Your body also produces prostaglandin in the lining of your uterus when you start your period. These molecules bind with receptors in the hypothalamus, the part of the brain that controls your body’s temperature. This causes the low-grade fever.

Prostaglandins also cause strong muscle contractions in the uterus that lead to pain, discomfort, nausea, and diarrhea among some women. If the contractions are too strong, they may press against surrounding blood vessels and cut off some of the oxygen supply. This leads to the cramping that you may feel.

Estrogen levels also dip or change rapidly around this time. This can cause fatigue, cramps, and mood swings.

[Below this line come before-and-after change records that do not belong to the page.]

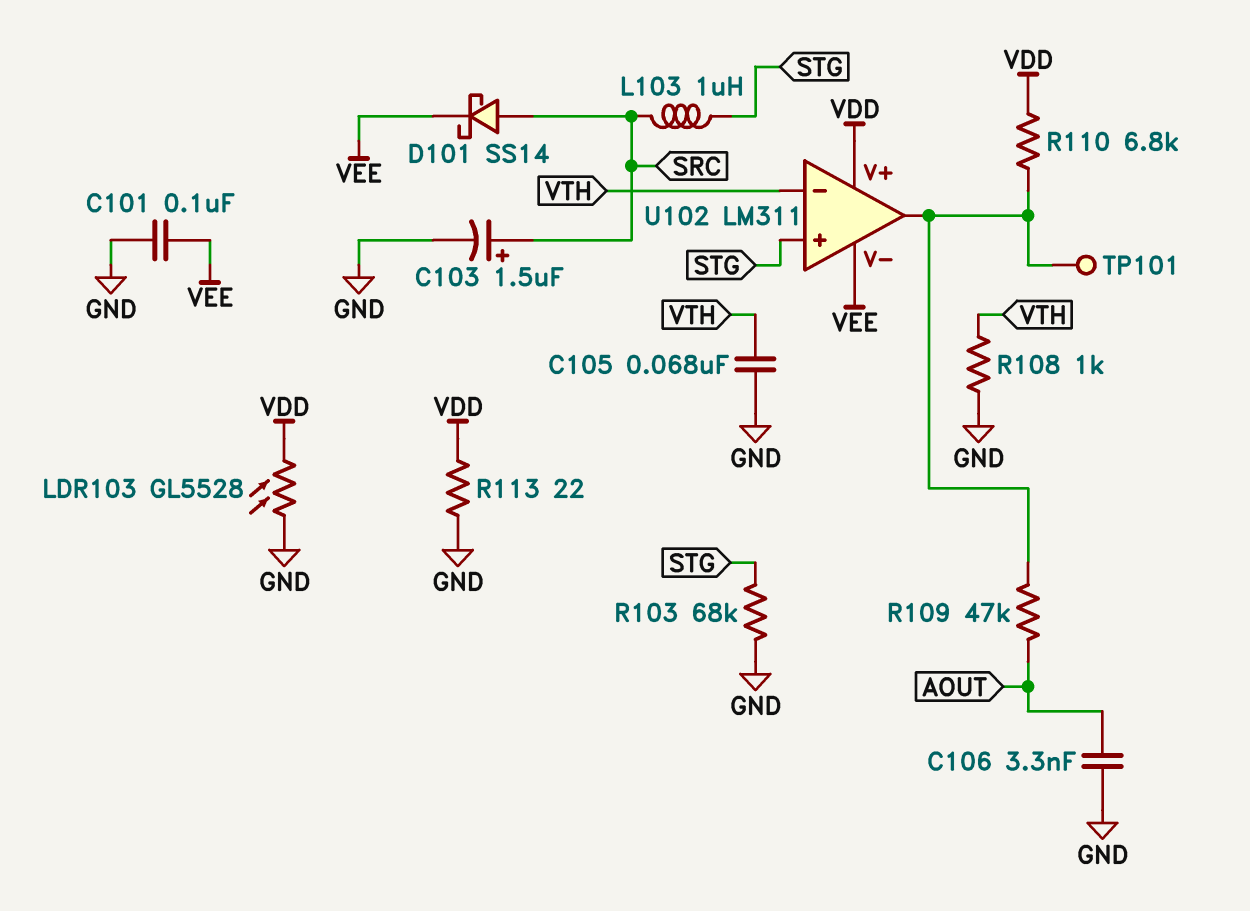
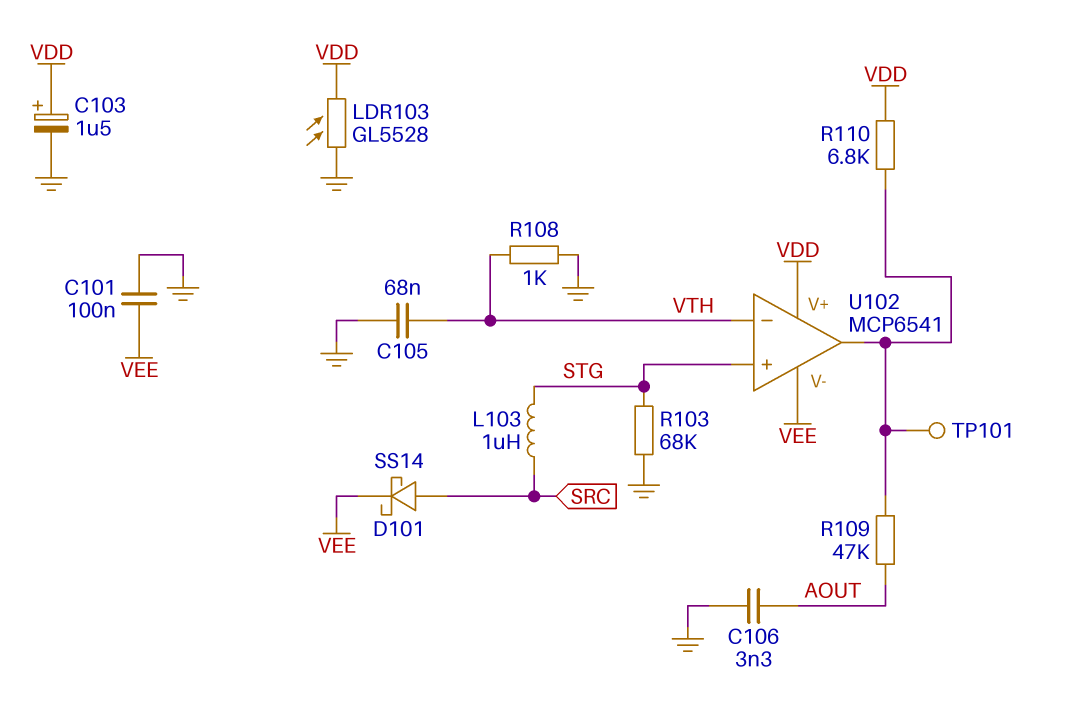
C103: 1.5uF (plus SRC, minus GND) -> 1.5uF (plus VDD, minus GND)
R113: 22 (GND, VDD) -> none
U102: LM311 -> MCP6541

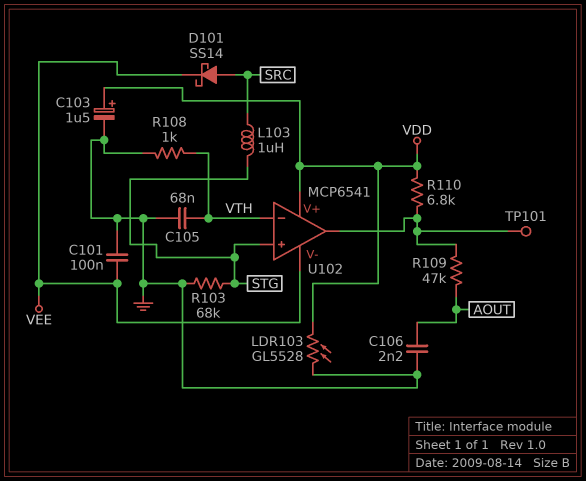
C106: 3.3nF (AOUT, GND) -> 2.2nF (AOUT, GND)

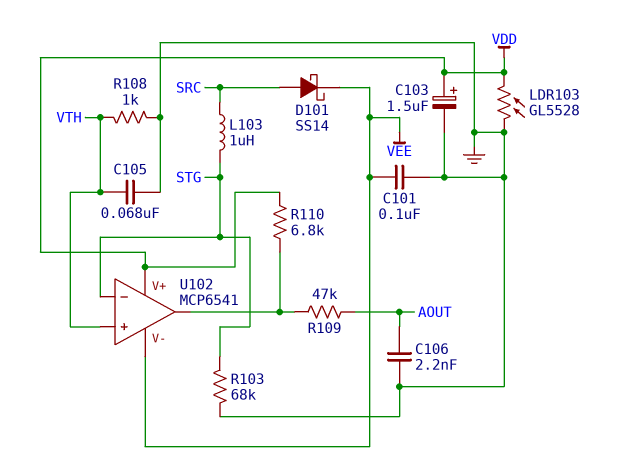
TP101: test point (U102/out) -> none
U102 pin in+: STG -> VTH
U102 pin in-: VTH -> STG

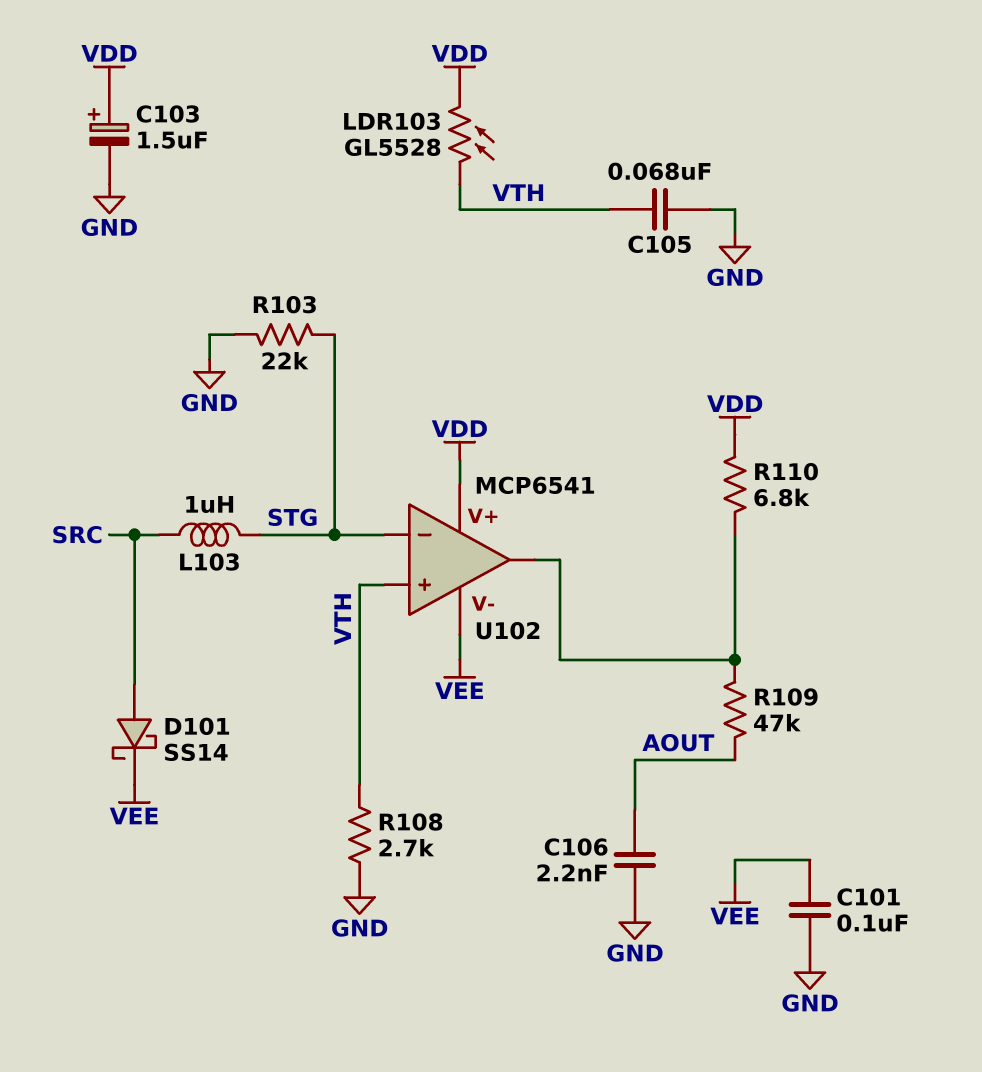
LDR103: GL5528 (GND, VDD) -> GL5528 (VDD, VTH)
R103: 68k (GND, STG) -> 22k (GND, STG)
R108: 1k (GND, VTH) -> 2.7k (GND, VTH)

Ovulation can also increase your core body temperature (basal body temperature) for a couple of days.

We need more research to completely understand all of the causes for these symptoms.

There are a few things you can do to manage the flu-like symptoms.

You can:

Take pain relievers. Nonsteroidal anti-inflammatory drugs (NSAIDs), such as ibuprofen, are a class of over-the counter (OTC) drugs that can ease pain during your period. They’re also designed to cut down prostaglandin production. Take them as soon as you start bleeding or whenever you begin to have cramps. If you can’t take NSAIDs, try an OTC acetaminophen product.

Use birth control pills. Hormonal birth control can also help ease pain and thin your uterine lining to lower prostaglandin production. This also reduces muscle contraction. If your symptoms are very bad, you may take NSAIDs and birth control pills together. Before you do, check with your doctor to make sure that’s right for you.

Take antidiarrheal medications. OTC drugs may clear up diarrhea or nausea.

Try heat therapy. Place a heating pad or hot water bottle on your belly, back, or thighs or wherever you feel pain or aches.

Get a massage. This can improve blood flow and give you some relief.

Exercise before and during your period has been known to reduce period symptoms, especially pain and cramps. Don’t smoke, and limit how often you drink beverages with caffeine or alcohol, as these may trigger some of the symptoms. Try to rest when you can.

If you regularly have flu-like symptoms around the time of your period and it’s affecting your quality of life, check in with your OB/GYN, a doctor who specializes in women’s health, or your primary care doctor. They may run some tests to rule out other medical issues that may be causing these symptoms.

If you have other symptoms such as coughing, a runny nose, or a sore throat, get tested for COVID-19 and the seasonal flu. Your doctor will tell you the best treatments for these. They are contagious, and you will need to take steps to limit the spread.

If you use a tampon during your period, you may be at risk for a condition called toxic shock syndrome, especially if you leave them in for long periods of time. This is potentially a life-threatening illness. It’s a bacterial infection that causes flu-like symptoms along with a fever that spikes over 102 F and a rash that looks like a sunburn or red dots on your skin. If you notice this, get help right away or head to the nearest hospital.

You may have a variety of problems during your menstrual cycle. Most are common. They include: 

  • Blood loss and clots. Small blood clots are common. But if you need to change your pad or tampon less than every 2 hours – or have quarter-size or larger clots – let your doctor know.
  • Cramping. Cramps can start before your last period and last throughout the bleeding process. If they are mild, like someone’s giving your ovaries a squeeze, it’s normal. If you are doubled over in pain, check with your doctor.  
  • Moodiness. You can’t avoid mood swings that come with your period, thanks to hormones. As they rise and fall, so does your mood. It may help you to get good sleep, stay active, and steer clear of caffeine and unhealthy foods.
  • Cycle issues. The average menstrual cycle is 28 days, and anything between 21 and 35 is normal. If your cycle changes, it could be due to stress, illness, weight fluctuations, and diet. Your cycle also depends on ovulation, or when your ovaries release an egg about halfway through your cycle.
  • Skipping a period. A missed period doesn’t necessarily mean you’re pregnant. Stress, sickness, or heavy exercise can affect your period sometimes.
  • Nausea. Nausea is a normal part of your period. Prostaglandin can cause vomiting, diarrhea, and headaches.